Lucy Larcom’s family moved to Lowell from Beverly when she was eleven years old and where she worked in a mill until she was 21. Her early writing appeared in the Operative Magazine and in The Lowell Offering, periodicals run by female factory workers. Impressed by her work, the poet John Greenleaf Whittier encouraged Larcom, and later became her literary mentor. Although she continued to write, Larcom taught for many years, first in Illinois and then at Wheaton Seminary in Norton. She finally started writing full-time 1865 when she became the editor of Our Young Folks, where she worked until 1873. Her autobiography, A New England Girlhood
(1889), serves as the quintessential story of a young girl’s experience while growing up in the cotton mills of Lowell.

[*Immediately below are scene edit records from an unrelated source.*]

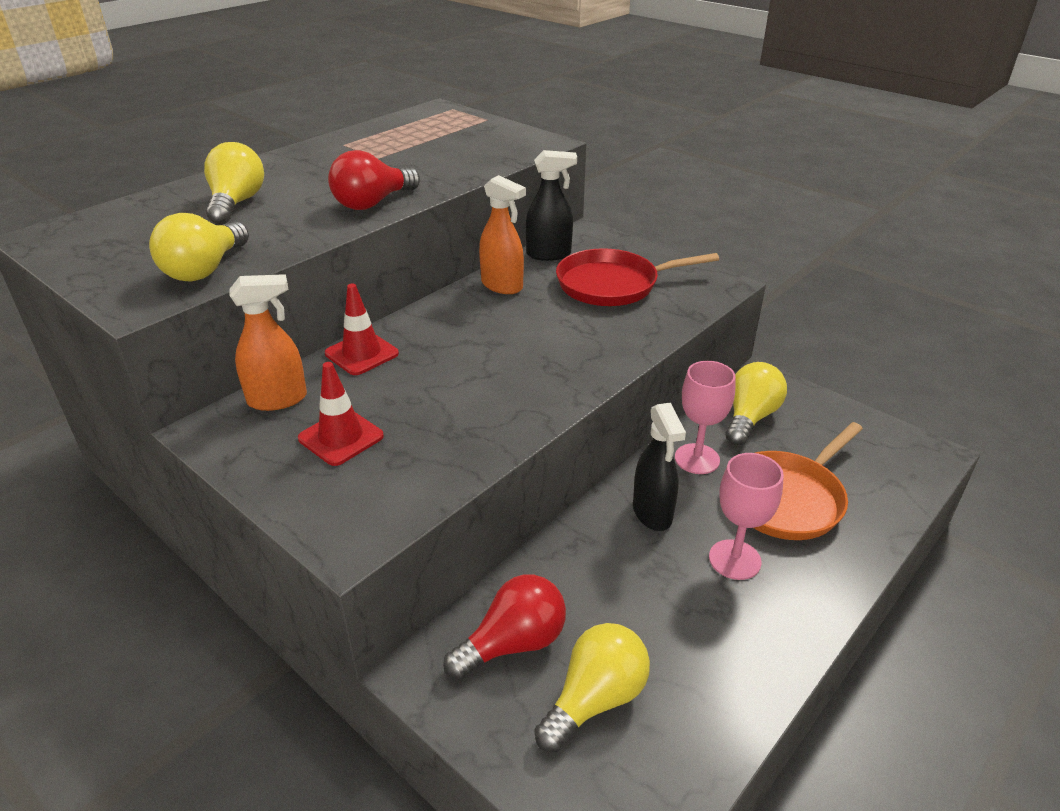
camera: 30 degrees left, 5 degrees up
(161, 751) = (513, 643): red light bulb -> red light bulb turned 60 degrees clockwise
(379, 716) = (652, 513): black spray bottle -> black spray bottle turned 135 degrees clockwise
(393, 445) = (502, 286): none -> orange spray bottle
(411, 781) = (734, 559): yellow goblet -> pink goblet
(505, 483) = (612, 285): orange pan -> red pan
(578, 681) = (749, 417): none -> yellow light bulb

The volume is open to “The River”, one of the first poems Larcom wrote when she was a “Lowell mill girl.”
Larcom presented this copy of A New England Girlhood to Ada Elise Locke, who within its pages pressed leaves that she had gathered when she and Larcom spent time together in 1888.
A writer of countless poems, magazine articles, and children’s stories, Larcom was deeply religious and toward the end of her life wrote three books about her Christian beliefs.
Sarah Wyman Whitman designed this lovely book cover.
An independent woman with a strong sense of autonomy, Larcom cherished her freedom. She also acknowledged its drawbacks--her frequent movements left her without a permanent home.
The first of October I expect to venture back! I shall be in Beverly this autumn, but do not know where I shall be the winter; probably not in Boston. I may have to spend the rest of my life looking for a home.
Larcom made many literary contributions in her lifetime; but, as she hoped, it is A New England Girlhood that has remained her most memorable and valued work:
I thought you would be interested in my childhood. I am not quite sure whether it was well to write it; but if it will be of service to anybody, I suppose it was well! Perhaps it will have some value as a history of times now rapidly changing. And I wrote of myself as if I were some other child - the time is so far away.